### What you should do
Print out the whole listing below exactly as it is written.

### Information given
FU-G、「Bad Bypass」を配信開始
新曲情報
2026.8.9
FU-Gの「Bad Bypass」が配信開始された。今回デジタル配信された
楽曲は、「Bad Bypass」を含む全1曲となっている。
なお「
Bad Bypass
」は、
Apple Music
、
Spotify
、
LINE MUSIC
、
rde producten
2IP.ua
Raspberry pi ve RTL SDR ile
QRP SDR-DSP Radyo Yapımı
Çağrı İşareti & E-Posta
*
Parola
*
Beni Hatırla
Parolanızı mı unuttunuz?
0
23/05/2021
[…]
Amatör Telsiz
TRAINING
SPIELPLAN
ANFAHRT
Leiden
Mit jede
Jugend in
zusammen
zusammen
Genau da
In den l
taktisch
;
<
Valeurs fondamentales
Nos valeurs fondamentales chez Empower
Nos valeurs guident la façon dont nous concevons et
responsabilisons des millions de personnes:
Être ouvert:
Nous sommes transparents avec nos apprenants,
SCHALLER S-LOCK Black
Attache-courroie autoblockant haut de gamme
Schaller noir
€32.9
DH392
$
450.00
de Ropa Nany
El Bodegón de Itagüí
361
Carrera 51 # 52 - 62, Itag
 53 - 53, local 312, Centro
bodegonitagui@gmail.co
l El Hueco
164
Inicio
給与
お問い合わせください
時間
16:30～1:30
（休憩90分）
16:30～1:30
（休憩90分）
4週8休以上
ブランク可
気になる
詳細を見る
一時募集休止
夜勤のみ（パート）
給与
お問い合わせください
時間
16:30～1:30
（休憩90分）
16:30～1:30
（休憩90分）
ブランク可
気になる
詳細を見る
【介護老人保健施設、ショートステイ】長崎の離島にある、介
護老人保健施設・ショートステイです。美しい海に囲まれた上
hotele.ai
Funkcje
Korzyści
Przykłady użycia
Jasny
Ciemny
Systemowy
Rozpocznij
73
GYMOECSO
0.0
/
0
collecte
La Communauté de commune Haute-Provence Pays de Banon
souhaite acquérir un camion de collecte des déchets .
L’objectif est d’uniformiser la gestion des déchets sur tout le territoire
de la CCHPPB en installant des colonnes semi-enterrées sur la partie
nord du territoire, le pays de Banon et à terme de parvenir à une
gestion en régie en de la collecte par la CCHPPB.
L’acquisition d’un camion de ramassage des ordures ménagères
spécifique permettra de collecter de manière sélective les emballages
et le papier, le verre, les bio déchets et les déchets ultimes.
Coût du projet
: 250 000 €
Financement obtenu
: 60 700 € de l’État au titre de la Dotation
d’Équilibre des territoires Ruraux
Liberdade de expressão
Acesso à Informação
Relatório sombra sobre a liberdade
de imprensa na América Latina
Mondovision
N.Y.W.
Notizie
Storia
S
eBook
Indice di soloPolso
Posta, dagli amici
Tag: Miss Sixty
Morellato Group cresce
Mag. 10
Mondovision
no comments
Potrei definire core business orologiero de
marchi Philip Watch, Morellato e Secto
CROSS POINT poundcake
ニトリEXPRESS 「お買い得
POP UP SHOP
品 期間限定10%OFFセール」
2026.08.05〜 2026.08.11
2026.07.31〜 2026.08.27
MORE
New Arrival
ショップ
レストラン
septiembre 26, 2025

### Answer space
FU-G、「Bad Bypass」を配信開始
新曲情報
2026.8.9
FU-Gの「Bad Bypass」が配信開始された。今回デジタル配信された
楽曲は、「Bad Bypass」を含む全1曲となっている。
なお「
Bad Bypass
」は、
Apple Music
、
Spotify
、
LINE MUSIC
、
rde producten
2IP.ua
Raspberry pi ve RTL SDR ile
QRP SDR-DSP Radyo Yapımı
Çağrı İşareti & E-Posta
*
Parola
*
Beni Hatırla
Parolanızı mı unuttunuz?
0
23/05/2021
[…]
Amatör Telsiz
TRAINING
SPIELPLAN
ANFAHRT
Leiden
Mit jede
Jugend in
zusammen
zusammen
Genau da
In den l
taktisch
;
<
Valeurs fondamentales
Nos valeurs fondamentales chez Empower
Nos valeurs guident la façon dont nous concevons et
responsabilisons des millions de personnes:
Être ouvert:
Nous sommes transparents avec nos apprenants,
SCHALLER S-LOCK Black
Attache-courroie autoblockant haut de gamme
Schaller noir
€32.9
DH392
$
450.00
de Ropa Nany
El Bodegón de Itagüí
361
Carrera 51 # 52 - 62, Itag
 53 - 53, local 312, Centro
bodegonitagui@gmail.co
l El Hueco
164
Inicio
給与
お問い合わせください
時間
16:30～1:30
（休憩90分）
16:30～1:30
（休憩90分）
4週8休以上
ブランク可
気になる
詳細を見る
一時募集休止
夜勤のみ（パート）
給与
お問い合わせください
時間
16:30～1:30
（休憩90分）
16:30～1:30
（休憩90分）
ブランク可
気になる
詳細を見る
【介護老人保健施設、ショートステイ】長崎の離島にある、介
護老人保健施設・ショートステイです。美しい海に囲まれた上
hotele.ai
Funkcje
Korzyści
Przykłady użycia
Jasny
Ciemny
Systemowy
Rozpocznij
73
GYMOECSO
0.0
/
0
collecte
La Communauté de commune Haute-Provence Pays de Banon
souhaite acquérir un camion de collecte des déchets .
L’objectif est d’uniformiser la gestion des déchets sur tout le territoire
de la CCHPPB en installant des colonnes semi-enterrées sur la partie
nord du territoire, le pays de Banon et à terme de parvenir à une
gestion en régie en de la collecte par la CCHPPB.
L’acquisition d’un camion de ramassage des ordures ménagères
spécifique permettra de collecter de manière sélective les emballages
et le papier, le verre, les bio déchets et les déchets ultimes.
Coût du projet
: 250 000 €
Financement obtenu
: 60 700 € de l’État au titre de la Dotation
d’Équilibre des territoires Ruraux
Liberdade de expressão
Acesso à Informação
Relatório sombra sobre a liberdade
de imprensa na América Latina
Mondovision
N.Y.W.
Notizie
Storia
S
eBook
Indice di soloPolso
Posta, dagli amici
Tag: Miss Sixty
Morellato Group cresce
Mag. 10
Mondovision
no comments
Potrei definire core business orologiero de
marchi Philip Watch, Morellato e Secto
CROSS POINT poundcake
ニトリEXPRESS 「お買い得
POP UP SHOP
品 期間限定10%OFFセール」
2026.08.05〜 2026.08.11
2026.07.31〜 2026.08.27
MORE
New Arrival
ショップ
レストラン
septiembre 26, 2025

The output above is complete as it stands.